General stores - sometimes known as country stores - are unusual in
today's hyper-paced, efficiency driven commercial world because they
have chosen a different path, evolving over the years, keying themselves
to the slower rhythm of Vermont's rural towns and villages. In a
society that often values size and sameness, they have chosen to remain
small and distinctive.
Unlike chain stores and supermarkets, the business model of each general store is slightly different, a reflection of the local community. In fact, many general store owners would laugh at the idea of a business model because they have simply adapted over the years to the desires of their own special clientele.
For example, the array of merchandise you'll find in F.H. Gillingham's in downtown Woodstock is sure to be different than the offerings in the Barnard General Store, just 16 miles away. And both will be different from what's on sale at Dan & Whit's General Store over in Norwich.
But there is a common denominator that unites all Vermont general stores - and that is their desire to serve the needs of their community, whether those needs may be bread, gourmet salad dressing, or jumper cables.

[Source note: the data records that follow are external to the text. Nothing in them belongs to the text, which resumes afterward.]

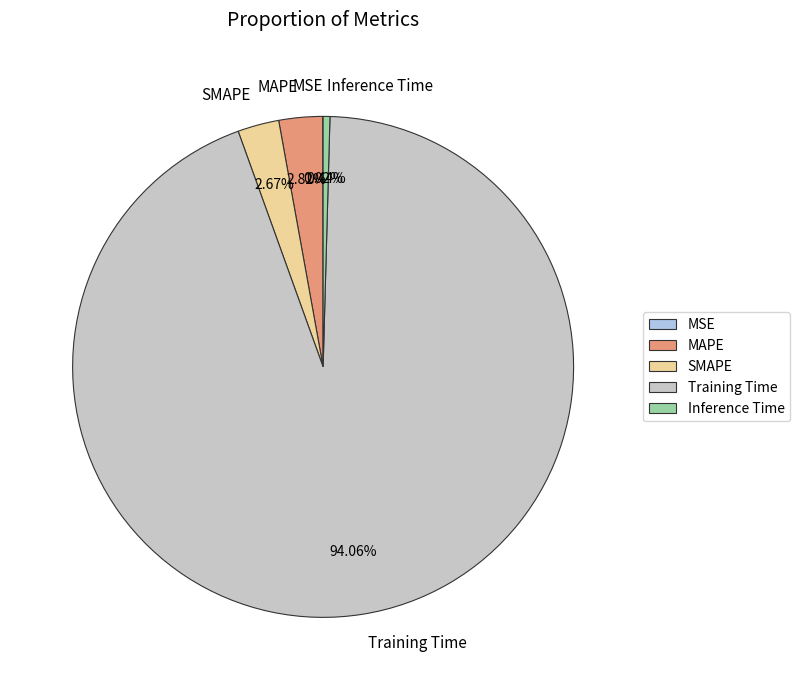

Is it true that Inference Time is 13% of the pie?

False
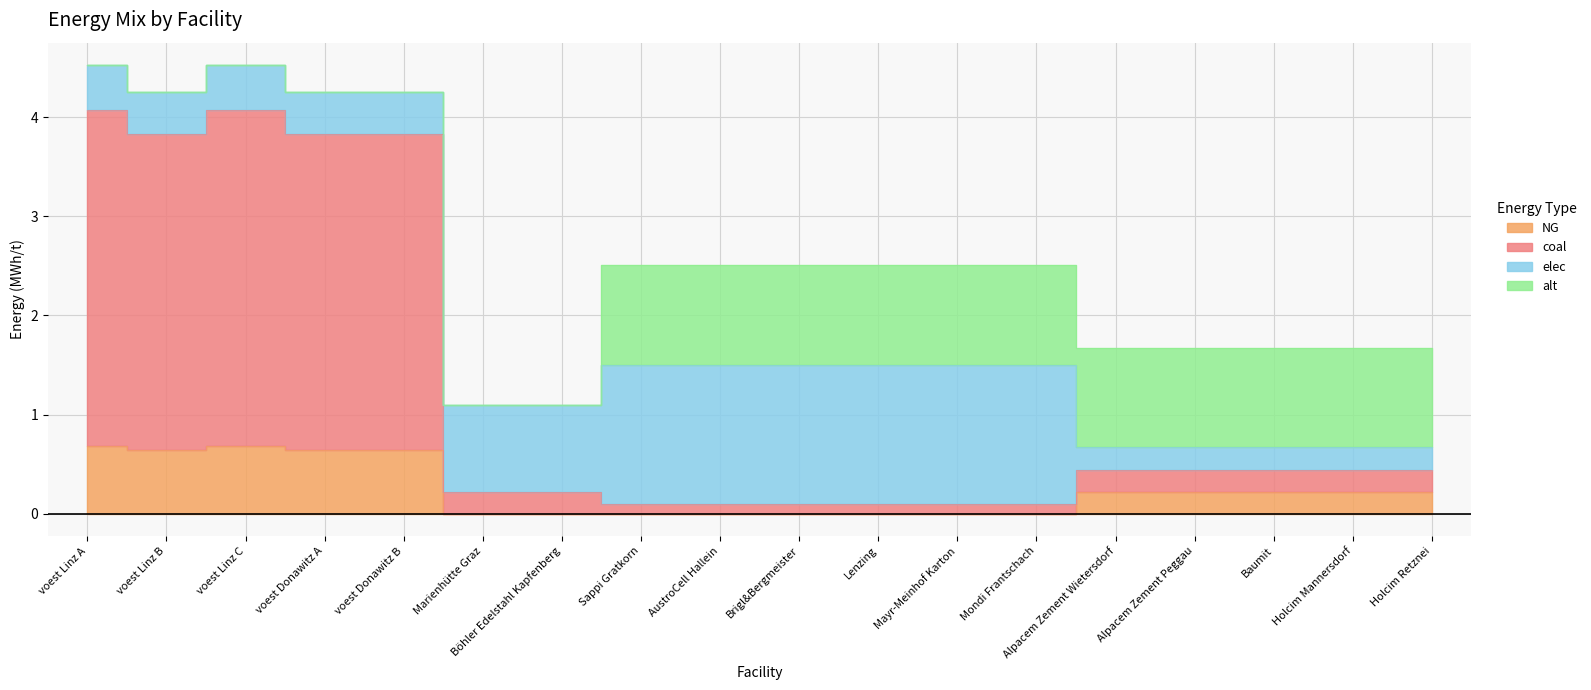

True or false: NG has a value of -0.4 at Böhler Edelstahl Kapfenberg.

False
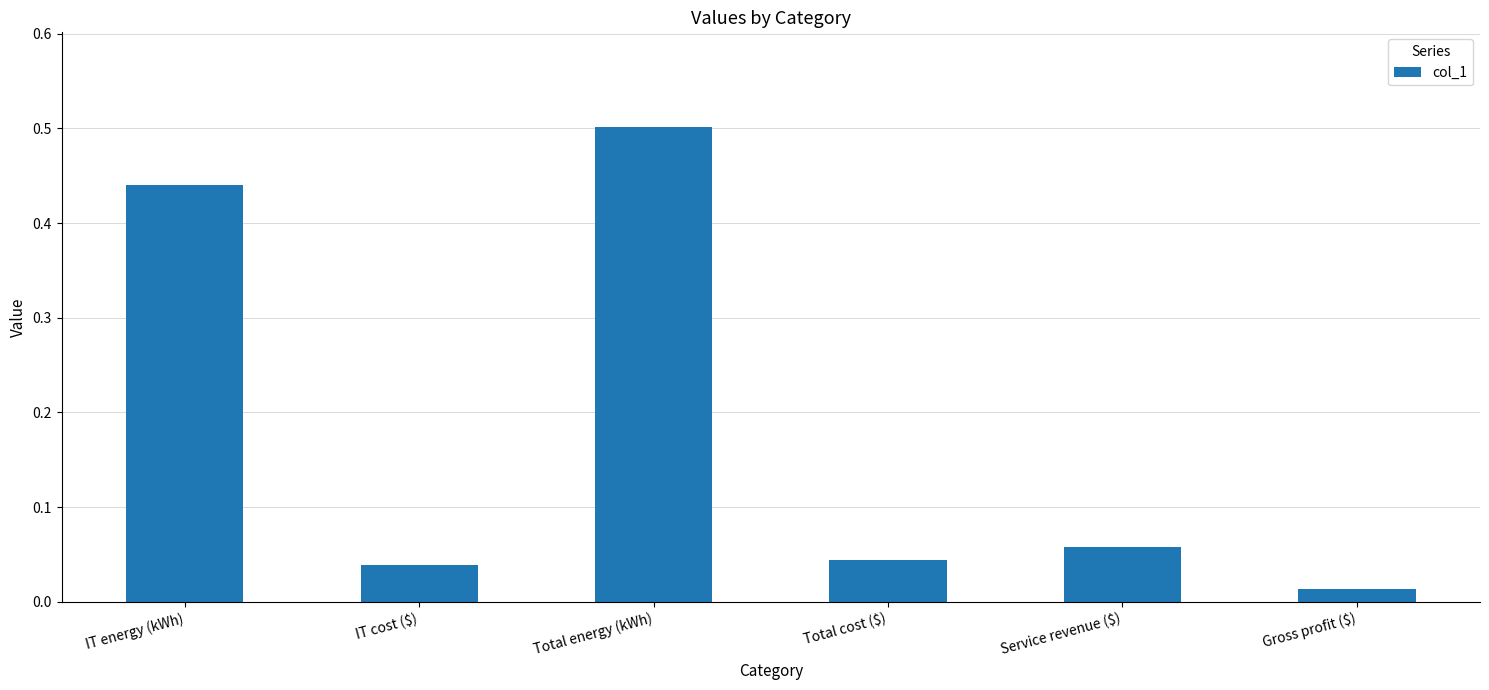

The value at Total cost ($) is 0.1. True or false?

False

And they still play their role as their town's nerve center. You ‘re not likely to find the town's elderly farmers playing checkers next to the pot-bellied stove there on a wintry night . Television and self-service shelves ended that kind of socializing long ago. But people still take the time to swap news and gossip over their purchases, and the fact that many general stores now offer food (and a place to eat it) is restoring their traditional function as a meeting place. Also, most stores have a community bulletin board with news of local sales, auctions, church suppers, and the latest litter of kittens looking for homes.
In an increasingly dehumanized world, general stores offer a human face. And although they might be considered an anachronism in today's busy world, in actuality they are as current as today. It's just that they do "today" on a different scale and at a different pace than you might be used to.
They are well worth getting to know because, when you get to know the local general store, you take the first step in getting to know the town or village in which it's located. And that means a better understanding - a closer acquaintance if you will - with Vermont.